Task item –
Report each line from the data below that holds the word "อมนนท".

### Data listing

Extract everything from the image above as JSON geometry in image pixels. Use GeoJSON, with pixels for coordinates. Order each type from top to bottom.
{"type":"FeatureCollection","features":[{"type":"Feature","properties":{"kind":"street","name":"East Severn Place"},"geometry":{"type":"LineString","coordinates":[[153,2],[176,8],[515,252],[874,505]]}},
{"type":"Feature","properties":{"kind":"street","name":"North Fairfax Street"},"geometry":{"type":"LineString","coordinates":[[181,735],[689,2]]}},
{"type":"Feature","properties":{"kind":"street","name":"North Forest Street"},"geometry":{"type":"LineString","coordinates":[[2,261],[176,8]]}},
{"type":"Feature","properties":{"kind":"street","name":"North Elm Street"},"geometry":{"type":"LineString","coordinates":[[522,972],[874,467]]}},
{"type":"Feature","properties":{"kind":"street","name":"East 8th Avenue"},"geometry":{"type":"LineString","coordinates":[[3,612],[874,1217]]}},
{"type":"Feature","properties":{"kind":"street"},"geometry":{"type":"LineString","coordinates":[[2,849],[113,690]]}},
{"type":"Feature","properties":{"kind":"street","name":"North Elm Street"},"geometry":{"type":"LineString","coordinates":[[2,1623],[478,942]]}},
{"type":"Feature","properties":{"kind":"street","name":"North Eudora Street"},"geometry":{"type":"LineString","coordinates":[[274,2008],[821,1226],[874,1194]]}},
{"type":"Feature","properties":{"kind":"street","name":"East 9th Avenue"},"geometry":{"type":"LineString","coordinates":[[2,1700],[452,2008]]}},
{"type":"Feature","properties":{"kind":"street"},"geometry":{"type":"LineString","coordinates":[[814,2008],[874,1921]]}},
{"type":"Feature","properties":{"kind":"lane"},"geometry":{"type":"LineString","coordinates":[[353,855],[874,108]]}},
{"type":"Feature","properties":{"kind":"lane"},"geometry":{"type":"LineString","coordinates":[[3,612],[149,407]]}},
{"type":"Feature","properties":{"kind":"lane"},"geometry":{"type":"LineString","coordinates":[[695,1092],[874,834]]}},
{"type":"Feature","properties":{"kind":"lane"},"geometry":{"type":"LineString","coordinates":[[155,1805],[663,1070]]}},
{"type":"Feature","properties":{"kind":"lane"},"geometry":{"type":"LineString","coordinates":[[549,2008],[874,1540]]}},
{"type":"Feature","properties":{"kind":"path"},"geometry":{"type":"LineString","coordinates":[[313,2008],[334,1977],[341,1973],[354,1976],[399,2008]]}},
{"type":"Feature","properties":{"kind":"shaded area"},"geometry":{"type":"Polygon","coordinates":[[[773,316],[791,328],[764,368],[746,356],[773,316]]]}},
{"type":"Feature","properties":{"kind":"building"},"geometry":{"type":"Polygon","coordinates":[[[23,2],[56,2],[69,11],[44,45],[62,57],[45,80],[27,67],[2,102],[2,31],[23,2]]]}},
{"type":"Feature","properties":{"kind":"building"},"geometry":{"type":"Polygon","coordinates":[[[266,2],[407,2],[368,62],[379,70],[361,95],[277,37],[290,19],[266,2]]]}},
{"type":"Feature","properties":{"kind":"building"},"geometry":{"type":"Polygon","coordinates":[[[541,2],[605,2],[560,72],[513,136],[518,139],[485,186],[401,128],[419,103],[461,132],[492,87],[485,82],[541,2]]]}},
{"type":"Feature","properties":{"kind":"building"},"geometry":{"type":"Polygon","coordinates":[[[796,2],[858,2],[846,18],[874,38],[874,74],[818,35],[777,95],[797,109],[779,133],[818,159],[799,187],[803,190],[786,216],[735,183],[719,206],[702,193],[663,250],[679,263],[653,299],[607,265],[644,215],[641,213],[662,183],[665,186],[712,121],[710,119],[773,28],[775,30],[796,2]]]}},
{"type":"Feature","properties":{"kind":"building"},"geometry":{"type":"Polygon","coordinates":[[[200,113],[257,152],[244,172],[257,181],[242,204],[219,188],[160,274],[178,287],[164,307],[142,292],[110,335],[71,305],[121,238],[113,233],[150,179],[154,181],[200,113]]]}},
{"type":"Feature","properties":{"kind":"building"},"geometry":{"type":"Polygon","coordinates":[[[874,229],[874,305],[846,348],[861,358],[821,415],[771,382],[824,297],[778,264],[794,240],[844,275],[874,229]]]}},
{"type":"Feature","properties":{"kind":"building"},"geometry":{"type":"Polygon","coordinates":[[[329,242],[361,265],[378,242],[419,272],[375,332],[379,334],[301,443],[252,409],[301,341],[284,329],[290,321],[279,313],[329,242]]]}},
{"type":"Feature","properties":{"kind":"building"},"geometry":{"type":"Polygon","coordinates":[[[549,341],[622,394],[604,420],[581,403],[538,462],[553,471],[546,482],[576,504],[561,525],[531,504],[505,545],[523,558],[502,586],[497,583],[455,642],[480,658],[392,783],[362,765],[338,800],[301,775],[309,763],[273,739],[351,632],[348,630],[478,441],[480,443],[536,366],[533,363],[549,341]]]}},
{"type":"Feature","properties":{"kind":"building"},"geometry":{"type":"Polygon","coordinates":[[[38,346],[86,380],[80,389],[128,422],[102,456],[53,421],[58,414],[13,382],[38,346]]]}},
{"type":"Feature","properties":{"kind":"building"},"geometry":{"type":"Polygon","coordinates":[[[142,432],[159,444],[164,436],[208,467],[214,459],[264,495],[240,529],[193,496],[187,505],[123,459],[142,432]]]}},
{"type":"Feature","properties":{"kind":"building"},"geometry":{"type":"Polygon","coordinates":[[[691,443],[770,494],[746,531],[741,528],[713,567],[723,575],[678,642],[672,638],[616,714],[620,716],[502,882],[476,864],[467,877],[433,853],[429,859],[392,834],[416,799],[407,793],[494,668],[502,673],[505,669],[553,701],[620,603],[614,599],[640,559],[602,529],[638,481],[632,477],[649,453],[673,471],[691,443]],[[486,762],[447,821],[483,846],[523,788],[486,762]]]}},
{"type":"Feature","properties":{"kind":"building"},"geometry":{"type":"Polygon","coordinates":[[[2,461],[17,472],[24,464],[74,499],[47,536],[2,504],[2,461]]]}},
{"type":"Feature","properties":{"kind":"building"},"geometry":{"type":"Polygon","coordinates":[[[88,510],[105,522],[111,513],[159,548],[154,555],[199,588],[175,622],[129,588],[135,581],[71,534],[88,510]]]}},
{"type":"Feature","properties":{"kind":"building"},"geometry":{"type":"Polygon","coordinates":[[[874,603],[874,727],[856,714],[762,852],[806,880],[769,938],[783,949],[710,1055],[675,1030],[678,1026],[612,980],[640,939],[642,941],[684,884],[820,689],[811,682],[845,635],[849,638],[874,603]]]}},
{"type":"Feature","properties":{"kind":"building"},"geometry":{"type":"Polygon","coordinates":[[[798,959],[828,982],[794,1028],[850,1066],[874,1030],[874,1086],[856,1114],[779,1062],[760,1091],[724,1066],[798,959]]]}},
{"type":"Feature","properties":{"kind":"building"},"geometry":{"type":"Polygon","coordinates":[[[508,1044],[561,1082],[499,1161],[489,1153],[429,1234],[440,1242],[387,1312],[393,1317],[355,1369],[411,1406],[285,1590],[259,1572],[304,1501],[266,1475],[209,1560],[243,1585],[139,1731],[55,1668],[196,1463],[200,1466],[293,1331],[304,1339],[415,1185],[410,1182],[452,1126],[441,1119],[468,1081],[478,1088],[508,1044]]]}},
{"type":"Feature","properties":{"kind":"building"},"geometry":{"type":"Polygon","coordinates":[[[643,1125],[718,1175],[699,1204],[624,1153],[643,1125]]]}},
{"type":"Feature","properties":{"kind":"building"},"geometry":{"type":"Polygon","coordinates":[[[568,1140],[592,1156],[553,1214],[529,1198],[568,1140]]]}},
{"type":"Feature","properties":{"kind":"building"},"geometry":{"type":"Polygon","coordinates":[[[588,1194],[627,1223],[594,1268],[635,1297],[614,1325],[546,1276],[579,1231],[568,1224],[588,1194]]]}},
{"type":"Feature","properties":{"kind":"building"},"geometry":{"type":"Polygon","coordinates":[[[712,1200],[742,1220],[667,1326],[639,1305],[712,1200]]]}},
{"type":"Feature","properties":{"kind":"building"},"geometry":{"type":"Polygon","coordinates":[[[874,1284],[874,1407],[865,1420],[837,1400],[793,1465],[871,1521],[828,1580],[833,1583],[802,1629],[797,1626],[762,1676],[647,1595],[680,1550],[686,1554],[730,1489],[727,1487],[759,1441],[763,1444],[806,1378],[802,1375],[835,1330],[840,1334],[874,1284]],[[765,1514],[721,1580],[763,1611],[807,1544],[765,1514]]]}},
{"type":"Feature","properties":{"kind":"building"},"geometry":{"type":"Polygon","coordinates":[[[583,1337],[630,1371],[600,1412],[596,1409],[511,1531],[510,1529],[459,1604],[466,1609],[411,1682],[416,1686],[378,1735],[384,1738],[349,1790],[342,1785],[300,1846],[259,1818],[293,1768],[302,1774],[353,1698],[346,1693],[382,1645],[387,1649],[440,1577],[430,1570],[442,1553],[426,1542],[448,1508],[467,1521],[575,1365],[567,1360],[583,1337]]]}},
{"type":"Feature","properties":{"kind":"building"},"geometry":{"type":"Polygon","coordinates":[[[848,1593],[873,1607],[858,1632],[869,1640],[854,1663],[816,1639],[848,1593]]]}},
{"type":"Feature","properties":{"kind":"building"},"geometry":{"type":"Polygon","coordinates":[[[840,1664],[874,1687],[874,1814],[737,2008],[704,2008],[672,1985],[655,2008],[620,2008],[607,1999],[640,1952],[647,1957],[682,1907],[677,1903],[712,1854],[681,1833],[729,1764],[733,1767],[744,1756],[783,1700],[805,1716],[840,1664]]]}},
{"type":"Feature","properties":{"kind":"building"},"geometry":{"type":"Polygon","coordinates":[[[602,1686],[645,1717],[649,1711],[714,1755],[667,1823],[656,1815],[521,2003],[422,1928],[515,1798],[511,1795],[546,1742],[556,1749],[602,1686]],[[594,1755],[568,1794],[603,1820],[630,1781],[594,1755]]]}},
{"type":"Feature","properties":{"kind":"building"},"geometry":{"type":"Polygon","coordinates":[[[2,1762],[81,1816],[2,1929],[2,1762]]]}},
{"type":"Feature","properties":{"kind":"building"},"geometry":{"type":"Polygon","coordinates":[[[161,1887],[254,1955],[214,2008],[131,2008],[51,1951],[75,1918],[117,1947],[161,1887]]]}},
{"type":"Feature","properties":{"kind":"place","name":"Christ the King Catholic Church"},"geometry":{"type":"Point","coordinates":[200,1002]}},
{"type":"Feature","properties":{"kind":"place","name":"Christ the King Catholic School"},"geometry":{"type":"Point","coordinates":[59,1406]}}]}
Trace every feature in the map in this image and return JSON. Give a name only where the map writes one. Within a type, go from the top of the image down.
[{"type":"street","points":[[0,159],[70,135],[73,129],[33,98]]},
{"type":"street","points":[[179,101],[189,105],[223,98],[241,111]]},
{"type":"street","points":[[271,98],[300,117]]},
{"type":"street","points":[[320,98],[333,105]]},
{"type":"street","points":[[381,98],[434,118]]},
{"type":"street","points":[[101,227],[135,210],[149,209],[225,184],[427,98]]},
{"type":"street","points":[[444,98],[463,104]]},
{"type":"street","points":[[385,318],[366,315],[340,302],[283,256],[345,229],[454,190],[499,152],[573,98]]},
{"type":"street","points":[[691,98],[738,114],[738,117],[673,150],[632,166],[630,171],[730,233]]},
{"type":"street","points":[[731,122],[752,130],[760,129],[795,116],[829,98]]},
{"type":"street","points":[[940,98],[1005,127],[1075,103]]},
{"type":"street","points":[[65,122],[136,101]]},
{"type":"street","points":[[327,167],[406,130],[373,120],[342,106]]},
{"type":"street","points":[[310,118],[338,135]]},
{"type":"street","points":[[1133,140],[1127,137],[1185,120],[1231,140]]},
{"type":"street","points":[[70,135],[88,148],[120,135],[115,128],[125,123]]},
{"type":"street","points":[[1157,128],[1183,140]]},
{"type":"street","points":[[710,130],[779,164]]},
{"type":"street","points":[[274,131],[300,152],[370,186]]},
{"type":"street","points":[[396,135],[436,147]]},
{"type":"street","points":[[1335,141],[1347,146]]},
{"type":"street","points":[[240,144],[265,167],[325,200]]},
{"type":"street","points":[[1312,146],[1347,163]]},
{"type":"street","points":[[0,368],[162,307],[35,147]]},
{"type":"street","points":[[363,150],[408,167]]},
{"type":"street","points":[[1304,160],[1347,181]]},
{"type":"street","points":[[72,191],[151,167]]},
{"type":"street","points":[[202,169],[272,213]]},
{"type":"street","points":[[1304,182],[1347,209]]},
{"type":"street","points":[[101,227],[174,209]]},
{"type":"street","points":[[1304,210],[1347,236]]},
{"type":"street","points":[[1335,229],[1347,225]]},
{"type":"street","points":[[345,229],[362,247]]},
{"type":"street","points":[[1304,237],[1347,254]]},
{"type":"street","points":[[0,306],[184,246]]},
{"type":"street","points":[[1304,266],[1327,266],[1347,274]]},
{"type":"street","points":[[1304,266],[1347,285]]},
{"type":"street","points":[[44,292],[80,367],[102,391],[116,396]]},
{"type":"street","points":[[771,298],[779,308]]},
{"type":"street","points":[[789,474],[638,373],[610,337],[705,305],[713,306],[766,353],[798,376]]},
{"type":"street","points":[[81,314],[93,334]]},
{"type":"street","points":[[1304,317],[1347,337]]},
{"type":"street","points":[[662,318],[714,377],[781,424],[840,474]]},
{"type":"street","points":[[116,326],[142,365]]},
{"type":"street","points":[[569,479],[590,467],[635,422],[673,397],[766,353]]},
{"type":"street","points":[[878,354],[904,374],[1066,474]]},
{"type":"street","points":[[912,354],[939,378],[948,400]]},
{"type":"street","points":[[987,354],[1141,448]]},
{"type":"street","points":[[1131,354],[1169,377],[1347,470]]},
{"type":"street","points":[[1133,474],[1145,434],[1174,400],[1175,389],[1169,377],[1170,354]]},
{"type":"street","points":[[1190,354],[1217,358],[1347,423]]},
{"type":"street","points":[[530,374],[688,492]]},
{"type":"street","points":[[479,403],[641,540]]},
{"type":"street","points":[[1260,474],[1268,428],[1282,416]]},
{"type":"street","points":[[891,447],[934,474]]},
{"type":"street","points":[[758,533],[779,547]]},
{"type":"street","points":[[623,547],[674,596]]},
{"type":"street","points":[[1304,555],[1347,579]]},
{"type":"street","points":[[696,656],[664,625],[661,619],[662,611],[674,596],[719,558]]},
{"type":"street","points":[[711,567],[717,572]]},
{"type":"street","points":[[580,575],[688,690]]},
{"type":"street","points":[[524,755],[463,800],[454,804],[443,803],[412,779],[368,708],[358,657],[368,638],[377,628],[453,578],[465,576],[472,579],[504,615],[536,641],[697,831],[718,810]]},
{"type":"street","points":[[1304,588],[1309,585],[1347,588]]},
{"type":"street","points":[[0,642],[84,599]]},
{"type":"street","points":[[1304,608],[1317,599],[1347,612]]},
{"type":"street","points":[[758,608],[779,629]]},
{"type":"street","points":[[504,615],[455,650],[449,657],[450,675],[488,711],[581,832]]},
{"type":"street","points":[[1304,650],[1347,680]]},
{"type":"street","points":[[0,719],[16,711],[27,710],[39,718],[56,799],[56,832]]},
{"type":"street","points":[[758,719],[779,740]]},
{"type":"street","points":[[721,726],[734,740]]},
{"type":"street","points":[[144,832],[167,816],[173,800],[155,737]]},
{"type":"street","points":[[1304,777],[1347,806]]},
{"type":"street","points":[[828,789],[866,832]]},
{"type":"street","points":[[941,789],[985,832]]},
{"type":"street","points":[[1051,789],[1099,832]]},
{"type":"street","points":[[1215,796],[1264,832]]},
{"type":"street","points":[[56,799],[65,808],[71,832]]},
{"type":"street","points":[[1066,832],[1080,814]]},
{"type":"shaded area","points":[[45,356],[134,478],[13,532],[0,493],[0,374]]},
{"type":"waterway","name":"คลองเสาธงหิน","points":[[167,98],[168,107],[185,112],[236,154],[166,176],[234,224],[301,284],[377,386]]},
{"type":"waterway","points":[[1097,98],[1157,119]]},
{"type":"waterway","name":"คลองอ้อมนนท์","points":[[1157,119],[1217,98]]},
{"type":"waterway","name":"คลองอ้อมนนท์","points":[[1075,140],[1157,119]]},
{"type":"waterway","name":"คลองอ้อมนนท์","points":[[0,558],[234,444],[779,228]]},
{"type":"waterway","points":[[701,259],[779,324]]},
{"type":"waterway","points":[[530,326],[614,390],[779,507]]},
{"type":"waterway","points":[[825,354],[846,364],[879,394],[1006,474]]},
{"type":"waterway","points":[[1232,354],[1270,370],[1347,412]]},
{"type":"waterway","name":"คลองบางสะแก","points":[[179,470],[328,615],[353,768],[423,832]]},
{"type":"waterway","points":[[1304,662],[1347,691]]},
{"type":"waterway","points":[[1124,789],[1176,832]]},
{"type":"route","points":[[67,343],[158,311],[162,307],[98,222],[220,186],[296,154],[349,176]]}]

######

Written solution –
{"type":"waterway","name":"คลองอ้อมนนท์","points":[[1157,119],[1217,98]]},
{"type":"waterway","name":"คลองอ้อมนนท์","points":[[1075,140],[1157,119]]},
{"type":"waterway","name":"คลองอ้อมนนท์","points":[[0,558],[234,444],[779,228]]},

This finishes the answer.